* [CEL ZADANIA]:
Wypisz dosłownie z tekstu o historii Radia Wolna Europa fragment zaczynający się od słów "Polskie wydanie mojej" i ciągnący się aż do słów "rolę w Polsce.".

Polskie wydanie mojej książki, która ukazała się najpierw po angielsku w 2010 r. uzupełniają prace na temat RWE opublikowane wcześniej w Polsce. Książka przedstawia pierwszą w pełni udokumentowaną historię powstania RWE oraz dwu pierwszych dekad jego działalności na podstawie odtajnionych i nadal tajnych dokumentów rządu USA, obszernych archiwów RWE i RS w Hoover Institution na Uniwersytecie Stanforda, a także polskich archiwów Instytutu Pamięci Narodowej i Archiwum Akt Nowych. Książka śledzi ewolucję RWE jako publiczno-prywatnego partnerstwa między Centralną Agencją Wywiadowczą, Departamentem Stanu i znanymi osobistościami amerykańskimi. Wyjaśnia, dlaczego przez pierwsze dwie dekady prywatny nadawca radiowy był potajemnie finansowany z budżetu amerykańskiego wywiadu. Trzeba poznać tę wczesną historię, aby zrozumieć, czym było RWE i dlaczego mogło odegrać tak ważną rolę w Polsce.

Radio Wolna Europa działało również jako partnerstwo między Amerykanami, a zaangażowanymi emigrantami z krajów Europy Wschodniej, w tym z Polski. Były ambasador USA w Polsce Daniel Fried powiedział:

Radiostacje te powołał mój rząd – i był to jeden z najlepszych amerykańskich pomysłów. Lecz to nie Amerykanie wypełniali je treścią; czynili to Polacy, Węgrzy, Czesi, Estończycy oraz inne ujarzmione narody. (...) Przy pomocy tych stacji Ameryka nie chciała narzucić wolności, lecz tak wzmocnić te narody, by ją same odzyskały.

Książka śledzi ewolucję amerykańsko-wschodnioeuropejskiego partnerstwa w RWE. Gdy w 1949 r. powstał Komitet Wolnej Europy (Free Europe Committee, FEC), macierzysta organizacja RWE, rząd USA i prywatni założyciele zakładali, że to zjednoczone organizacje emigracyjne z Europy Wschodniej w Stanach Zjednoczonych – w tym polska rada narodowa – same stworzą zespoły redakcyjne i będą tworzyły program radiowy z amerykańską pomocą finansową i techniczną. Lecz pomysł oddania radia radom narodowym okazał się niewykonalny, choćby dlatego, że np. polska emigracja była zbyt podzielona, by stworzyć jedną reprezentację. Pierwsza audycja RWE po polsku, którą otworzył Jan Lechoń, ikona polskiej poezji, nadana 4 sierpnia 1950 r. została przygotowana w Nowym Jorku pod kierownictwem Lesława Bodeńskiego, pierwszego dyrektora polskiej redakcji RWE. Bodeński nie reprezentował żadnej polskiej organizacji, podlegał natomiast amerykańskiemu kierownictwu Komitetu Wolnej Europy.

(Przepisana treść stron)
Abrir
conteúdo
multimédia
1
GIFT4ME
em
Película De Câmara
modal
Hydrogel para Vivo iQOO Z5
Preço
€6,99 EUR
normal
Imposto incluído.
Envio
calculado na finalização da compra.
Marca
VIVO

* * *

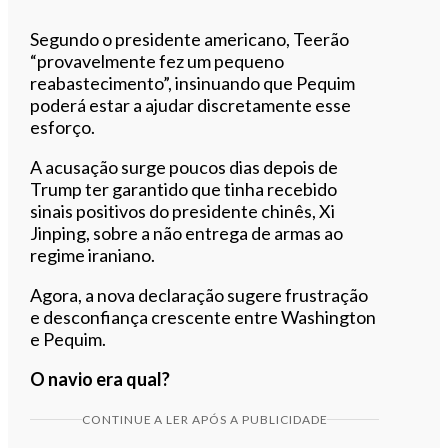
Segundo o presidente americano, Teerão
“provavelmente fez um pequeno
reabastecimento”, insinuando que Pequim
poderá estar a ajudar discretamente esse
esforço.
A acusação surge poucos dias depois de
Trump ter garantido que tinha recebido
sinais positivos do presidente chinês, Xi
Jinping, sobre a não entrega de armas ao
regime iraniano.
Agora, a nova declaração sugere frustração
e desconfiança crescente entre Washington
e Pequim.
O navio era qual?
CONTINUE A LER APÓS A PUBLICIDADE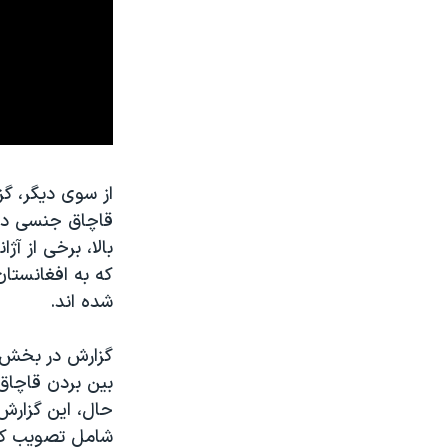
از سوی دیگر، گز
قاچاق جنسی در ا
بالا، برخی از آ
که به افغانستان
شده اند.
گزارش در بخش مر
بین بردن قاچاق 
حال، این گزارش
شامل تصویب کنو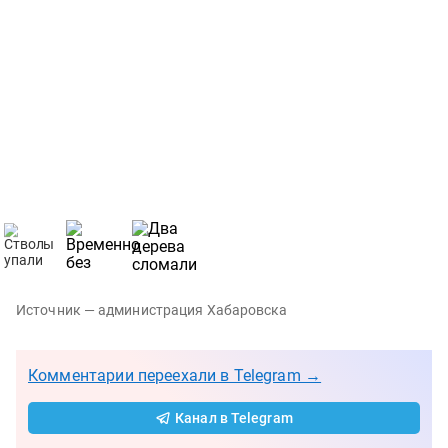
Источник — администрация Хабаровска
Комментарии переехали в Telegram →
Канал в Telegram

* [ODPOWIEDŹ PISEMNA]:
Polskie wydanie mojej książki, która ukazała się najpierw po angielsku w 2010 r. uzupełniają prace na temat RWE opublikowane wcześniej w Polsce. Książka przedstawia pierwszą w pełni udokumentowaną historię powstania RWE oraz dwu pierwszych dekad jego działalności na podstawie odtajnionych i nadal tajnych dokumentów rządu USA, obszernych archiwów RWE i RS w Hoover Institution na Uniwersytecie Stanforda, a także polskich archiwów Instytutu Pamięci Narodowej i Archiwum Akt Nowych. Książka śledzi ewolucję RWE jako publiczno-prywatnego partnerstwa między Centralną Agencją Wywiadowczą, Departamentem Stanu i znanymi osobistościami amerykańskimi. Wyjaśnia, dlaczego przez pierwsze dwie dekady prywatny nadawca radiowy był potajemnie finansowany z budżetu amerykańskiego wywiadu. Trzeba poznać tę wczesną historię, aby zrozumieć, czym było RWE i dlaczego mogło odegrać tak ważną rolę w Polsce.